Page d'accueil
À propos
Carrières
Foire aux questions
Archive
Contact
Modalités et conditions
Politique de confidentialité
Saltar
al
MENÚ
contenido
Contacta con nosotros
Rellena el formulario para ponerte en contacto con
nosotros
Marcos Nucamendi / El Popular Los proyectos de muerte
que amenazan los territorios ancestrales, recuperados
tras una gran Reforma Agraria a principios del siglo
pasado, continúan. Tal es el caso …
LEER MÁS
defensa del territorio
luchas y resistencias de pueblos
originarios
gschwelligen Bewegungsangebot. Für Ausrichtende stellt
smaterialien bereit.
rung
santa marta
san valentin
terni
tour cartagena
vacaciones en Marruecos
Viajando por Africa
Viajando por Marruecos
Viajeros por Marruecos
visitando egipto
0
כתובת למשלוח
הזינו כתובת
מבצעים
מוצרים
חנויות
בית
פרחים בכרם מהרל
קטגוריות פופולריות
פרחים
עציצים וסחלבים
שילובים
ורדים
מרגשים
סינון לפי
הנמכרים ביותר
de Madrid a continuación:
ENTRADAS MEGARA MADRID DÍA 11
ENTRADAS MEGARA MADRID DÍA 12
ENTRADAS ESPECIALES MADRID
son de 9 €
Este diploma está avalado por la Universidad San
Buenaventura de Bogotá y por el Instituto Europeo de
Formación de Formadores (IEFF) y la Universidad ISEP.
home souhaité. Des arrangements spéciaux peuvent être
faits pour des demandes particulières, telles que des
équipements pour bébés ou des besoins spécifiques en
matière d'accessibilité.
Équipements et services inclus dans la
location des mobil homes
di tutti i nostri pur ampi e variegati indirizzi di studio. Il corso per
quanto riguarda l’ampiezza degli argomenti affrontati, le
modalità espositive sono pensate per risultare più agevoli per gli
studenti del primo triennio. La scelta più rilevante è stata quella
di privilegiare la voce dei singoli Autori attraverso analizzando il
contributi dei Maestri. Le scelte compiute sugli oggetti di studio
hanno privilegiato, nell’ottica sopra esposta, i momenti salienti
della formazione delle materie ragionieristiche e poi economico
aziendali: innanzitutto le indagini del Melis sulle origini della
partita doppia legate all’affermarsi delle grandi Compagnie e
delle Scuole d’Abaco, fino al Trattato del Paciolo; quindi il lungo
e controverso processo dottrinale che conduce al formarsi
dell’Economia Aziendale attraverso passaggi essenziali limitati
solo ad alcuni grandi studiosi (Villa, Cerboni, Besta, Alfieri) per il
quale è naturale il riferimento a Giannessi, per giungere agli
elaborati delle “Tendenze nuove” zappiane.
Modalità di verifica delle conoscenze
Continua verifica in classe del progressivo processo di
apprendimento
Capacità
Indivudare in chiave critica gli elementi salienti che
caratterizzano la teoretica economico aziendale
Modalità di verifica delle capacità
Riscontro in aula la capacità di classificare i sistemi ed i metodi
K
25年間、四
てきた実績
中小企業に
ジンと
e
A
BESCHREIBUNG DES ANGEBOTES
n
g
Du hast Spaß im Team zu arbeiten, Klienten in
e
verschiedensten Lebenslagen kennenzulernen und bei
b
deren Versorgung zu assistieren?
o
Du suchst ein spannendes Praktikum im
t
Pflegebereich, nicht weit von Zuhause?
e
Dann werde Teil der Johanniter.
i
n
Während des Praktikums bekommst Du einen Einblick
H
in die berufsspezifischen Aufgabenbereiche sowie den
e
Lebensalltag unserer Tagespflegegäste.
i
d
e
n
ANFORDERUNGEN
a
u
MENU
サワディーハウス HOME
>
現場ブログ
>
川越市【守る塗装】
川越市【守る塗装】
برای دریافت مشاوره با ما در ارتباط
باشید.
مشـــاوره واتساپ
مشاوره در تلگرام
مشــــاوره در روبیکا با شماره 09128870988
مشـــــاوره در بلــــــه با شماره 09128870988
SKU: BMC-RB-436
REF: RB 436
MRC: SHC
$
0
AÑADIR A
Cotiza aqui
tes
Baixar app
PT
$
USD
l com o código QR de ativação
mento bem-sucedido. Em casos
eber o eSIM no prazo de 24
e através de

•••

Aim of the exercise: Search the material above for the word "مشاوره", then copy out each line that has it.

Your solution:
برای دریافت مشاوره با ما در ارتباط
مشاوره در تلگرام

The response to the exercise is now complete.